# DIRECTIONS FOR THIS TASK
If a line in the records below holds the word "Principle", copy it.
*** Opening of DATA FOR THE TASK ***
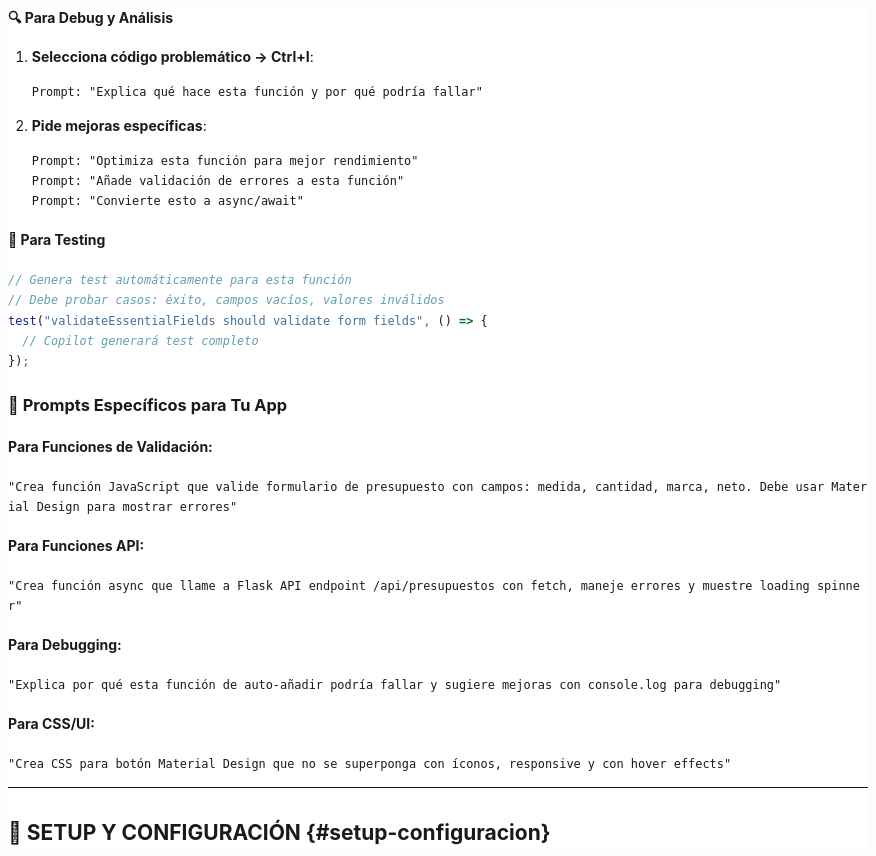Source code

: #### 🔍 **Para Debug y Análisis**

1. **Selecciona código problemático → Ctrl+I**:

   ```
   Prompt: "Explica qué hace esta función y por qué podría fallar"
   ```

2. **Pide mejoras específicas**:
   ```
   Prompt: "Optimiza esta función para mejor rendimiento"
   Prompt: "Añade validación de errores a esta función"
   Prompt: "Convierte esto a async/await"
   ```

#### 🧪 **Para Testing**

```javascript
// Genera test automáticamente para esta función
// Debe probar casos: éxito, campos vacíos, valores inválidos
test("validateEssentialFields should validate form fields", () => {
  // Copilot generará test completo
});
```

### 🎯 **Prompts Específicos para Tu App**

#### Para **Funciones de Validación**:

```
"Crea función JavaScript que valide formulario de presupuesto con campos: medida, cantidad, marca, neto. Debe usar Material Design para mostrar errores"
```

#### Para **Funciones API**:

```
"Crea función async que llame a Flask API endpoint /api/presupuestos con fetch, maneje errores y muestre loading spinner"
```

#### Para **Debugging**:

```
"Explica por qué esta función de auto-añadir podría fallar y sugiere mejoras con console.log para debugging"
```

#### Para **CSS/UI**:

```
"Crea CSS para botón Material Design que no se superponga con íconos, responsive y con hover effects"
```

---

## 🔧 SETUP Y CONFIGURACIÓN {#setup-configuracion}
*** Close of DATA FOR THE TASK ***
*** Opening of DATA FOR THE TASK ***
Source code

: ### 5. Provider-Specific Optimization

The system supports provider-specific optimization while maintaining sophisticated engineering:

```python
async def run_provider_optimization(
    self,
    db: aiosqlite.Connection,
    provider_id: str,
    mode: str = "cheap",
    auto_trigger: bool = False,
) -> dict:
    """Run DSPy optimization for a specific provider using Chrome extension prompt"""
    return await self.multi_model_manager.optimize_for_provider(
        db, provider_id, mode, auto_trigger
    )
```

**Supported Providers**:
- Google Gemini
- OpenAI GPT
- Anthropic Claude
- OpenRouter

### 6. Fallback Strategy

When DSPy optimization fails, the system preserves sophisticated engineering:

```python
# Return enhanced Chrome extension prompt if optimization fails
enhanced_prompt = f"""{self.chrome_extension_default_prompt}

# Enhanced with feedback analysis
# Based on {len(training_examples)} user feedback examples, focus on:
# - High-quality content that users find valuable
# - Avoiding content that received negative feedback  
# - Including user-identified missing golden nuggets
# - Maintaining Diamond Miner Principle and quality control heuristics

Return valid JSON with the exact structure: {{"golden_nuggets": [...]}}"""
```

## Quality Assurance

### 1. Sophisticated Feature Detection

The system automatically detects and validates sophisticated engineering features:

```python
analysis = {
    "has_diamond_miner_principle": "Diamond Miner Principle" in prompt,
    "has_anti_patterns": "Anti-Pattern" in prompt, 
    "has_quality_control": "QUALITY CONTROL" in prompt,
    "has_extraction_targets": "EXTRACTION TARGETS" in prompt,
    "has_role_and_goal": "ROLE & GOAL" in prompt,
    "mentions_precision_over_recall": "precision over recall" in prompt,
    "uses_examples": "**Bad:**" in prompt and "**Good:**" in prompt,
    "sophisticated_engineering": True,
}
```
*** Close of DATA FOR THE TASK ***
*** Opening of DATA FOR THE TASK ***
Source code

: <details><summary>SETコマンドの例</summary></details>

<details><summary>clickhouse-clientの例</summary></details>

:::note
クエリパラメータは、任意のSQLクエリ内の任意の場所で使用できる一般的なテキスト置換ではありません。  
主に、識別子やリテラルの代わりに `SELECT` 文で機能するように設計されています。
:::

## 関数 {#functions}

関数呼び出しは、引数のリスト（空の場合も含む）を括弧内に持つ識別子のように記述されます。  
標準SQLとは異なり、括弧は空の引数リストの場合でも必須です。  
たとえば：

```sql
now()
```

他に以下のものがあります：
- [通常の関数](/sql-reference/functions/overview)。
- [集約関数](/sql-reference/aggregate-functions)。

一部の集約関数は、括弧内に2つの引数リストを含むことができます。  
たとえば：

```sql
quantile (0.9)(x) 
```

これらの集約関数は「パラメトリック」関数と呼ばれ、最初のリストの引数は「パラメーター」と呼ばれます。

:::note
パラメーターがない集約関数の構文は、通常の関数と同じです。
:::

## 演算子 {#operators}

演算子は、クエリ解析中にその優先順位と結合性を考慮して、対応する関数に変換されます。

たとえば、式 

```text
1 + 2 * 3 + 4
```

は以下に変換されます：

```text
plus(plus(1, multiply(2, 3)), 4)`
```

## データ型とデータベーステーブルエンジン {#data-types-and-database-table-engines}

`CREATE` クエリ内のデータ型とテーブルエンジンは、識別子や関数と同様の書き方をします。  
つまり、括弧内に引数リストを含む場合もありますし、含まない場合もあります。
*** Close of DATA FOR THE TASK ***
# SOLUTION TO THE PROBLEM
# - Maintaining Diamond Miner Principle and quality control heuristics
    "has_diamond_miner_principle": "Diamond Miner Principle" in prompt,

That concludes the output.